I think these two would a great addition to Corrie

----------


## Bryan

I cant really see either of this actresses fitting the roles you have said above, I for one couldnt imagine either of those actresses playing them kind of characters. Less of the ex soap stars and bring in some fresh talent!!!

----------


## Luna

im sorry but i think lesley joesph would be hilarious as charlies mum!!!!!!  :Rotfl:

----------


## Bryan

> im sorry but i think lesley joesph would be hilarious as charlies mum!!!!!!


she isnt being rumoured to play that, shes been rumoured to play Michelle/Liam/Paul conners mom

I've never got teh attraction with Lesley Joseph, she's never been too much of a great actress... as Night & Day showed

----------


## Luna

> she isnt being rumoured to play that, shes been rumoured to play Michelle/Liam/Paul conners mom
> 
> I've never got teh attraction with Lesley Joseph, she's never been too much of a great actress... as Night & Day showed


aaahhh read it wrong. oh well i think she a great actress and she'll be brillaint in whatever role she plays

----------


## Chris_2k11

Kazia Pelka - I know who she is but who did she play in Brookside??  :Searchme:

----------


## Bryan

> Kazia Pelka - I know who she is but who did she play in Brookside??

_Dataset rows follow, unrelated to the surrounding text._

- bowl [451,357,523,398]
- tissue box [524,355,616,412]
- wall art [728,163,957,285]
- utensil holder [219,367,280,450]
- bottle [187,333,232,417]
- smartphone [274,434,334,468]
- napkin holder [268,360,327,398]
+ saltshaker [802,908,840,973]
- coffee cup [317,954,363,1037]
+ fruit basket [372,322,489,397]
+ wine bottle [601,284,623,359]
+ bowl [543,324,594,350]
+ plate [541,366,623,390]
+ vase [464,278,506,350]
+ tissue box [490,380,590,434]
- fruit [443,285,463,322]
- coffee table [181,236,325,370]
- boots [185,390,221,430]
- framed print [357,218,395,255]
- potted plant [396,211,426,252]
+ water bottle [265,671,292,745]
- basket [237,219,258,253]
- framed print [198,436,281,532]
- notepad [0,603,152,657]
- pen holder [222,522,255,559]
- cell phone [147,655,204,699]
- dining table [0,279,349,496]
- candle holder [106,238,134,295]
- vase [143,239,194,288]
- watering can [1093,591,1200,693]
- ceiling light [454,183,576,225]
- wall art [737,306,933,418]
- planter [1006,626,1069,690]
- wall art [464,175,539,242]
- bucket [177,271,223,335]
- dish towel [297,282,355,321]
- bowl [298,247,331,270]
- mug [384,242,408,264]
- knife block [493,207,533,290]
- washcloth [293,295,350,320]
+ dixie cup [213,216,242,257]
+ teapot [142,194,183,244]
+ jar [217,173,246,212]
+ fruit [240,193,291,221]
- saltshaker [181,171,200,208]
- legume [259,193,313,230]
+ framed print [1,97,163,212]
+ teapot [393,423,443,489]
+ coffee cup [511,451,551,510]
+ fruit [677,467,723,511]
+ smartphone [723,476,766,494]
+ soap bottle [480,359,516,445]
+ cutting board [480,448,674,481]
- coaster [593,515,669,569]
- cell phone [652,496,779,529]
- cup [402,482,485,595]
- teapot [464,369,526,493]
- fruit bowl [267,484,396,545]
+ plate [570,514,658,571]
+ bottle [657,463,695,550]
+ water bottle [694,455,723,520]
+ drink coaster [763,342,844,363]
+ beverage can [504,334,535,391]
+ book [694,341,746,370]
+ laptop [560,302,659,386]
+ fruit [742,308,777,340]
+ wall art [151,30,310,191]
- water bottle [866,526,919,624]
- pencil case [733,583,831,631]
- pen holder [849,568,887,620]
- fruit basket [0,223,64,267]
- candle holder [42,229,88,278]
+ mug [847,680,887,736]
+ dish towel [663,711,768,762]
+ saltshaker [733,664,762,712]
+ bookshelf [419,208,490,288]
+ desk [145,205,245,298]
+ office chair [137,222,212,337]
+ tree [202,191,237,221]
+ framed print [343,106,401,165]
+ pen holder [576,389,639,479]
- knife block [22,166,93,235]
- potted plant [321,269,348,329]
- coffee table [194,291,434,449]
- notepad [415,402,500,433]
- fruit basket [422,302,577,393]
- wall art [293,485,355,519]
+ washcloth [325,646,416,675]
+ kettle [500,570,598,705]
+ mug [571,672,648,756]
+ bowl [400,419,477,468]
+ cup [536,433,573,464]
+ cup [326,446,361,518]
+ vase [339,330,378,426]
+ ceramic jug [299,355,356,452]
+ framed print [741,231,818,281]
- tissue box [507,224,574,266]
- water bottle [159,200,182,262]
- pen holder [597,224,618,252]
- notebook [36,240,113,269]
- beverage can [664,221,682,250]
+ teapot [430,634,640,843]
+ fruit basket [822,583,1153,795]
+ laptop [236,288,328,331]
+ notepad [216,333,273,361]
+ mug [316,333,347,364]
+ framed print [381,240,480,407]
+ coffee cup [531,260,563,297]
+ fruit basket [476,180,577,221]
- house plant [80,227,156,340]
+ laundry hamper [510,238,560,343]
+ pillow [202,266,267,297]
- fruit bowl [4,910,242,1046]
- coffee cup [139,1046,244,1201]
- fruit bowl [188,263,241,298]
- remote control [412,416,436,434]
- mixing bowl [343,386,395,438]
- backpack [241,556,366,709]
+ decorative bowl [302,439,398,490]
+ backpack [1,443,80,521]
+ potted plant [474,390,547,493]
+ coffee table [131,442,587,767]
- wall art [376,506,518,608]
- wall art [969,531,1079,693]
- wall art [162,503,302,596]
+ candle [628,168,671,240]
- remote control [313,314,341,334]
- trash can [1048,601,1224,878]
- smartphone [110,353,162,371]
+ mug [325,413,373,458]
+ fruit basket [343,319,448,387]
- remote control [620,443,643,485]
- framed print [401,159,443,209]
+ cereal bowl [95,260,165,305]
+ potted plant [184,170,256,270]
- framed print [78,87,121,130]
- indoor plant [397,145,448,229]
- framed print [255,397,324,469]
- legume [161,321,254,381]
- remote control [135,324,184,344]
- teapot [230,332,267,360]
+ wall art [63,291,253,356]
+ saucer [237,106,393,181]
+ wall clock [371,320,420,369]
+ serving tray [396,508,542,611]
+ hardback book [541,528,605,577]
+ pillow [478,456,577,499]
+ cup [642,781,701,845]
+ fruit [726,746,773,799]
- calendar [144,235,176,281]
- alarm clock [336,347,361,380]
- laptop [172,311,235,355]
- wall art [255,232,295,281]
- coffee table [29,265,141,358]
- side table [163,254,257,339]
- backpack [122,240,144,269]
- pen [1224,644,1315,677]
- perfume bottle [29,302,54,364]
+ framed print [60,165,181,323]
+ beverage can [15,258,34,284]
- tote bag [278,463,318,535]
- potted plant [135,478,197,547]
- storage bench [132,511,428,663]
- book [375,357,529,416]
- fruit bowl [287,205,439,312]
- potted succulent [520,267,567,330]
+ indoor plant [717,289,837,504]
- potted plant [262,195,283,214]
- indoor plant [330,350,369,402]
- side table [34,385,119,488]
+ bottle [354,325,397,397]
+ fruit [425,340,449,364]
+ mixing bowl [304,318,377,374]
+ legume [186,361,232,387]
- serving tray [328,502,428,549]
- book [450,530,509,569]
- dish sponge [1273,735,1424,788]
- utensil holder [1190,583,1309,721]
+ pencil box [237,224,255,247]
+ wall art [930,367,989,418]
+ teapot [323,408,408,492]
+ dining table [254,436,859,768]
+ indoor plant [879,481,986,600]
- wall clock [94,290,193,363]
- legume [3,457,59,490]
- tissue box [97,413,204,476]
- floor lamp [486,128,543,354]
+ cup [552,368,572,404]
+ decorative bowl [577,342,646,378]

Anna Wolska, honesly Chris call yourself a Brookside fan  :Rotfl:   :Stick Out Tongue:  

To be fair I didnt know either until I just looked it up on IMDB  :Rotfl:

----------


## Katy

Are they not both Londoners. Dont really like Lesley Joseph, but i did like KAzia when she was in Family affairs.

----------


## Bryan

> Are they not both Londoners. Dont really like Lesley Joseph, but i did like KAzia when she was in Family affairs.


Kazia played a Yorkshire nurse for years in Heartbeat, and a liverpudlian in Brookside, so I'd imagine shes good with her accents. Besides I doubt theres any truth in this rumour.

----------


## Footie_Chick

I remember her from heartbeat, years ago, she was called Maggie i think.

----------


## brooksyrules

i think them two would be brilliant

----------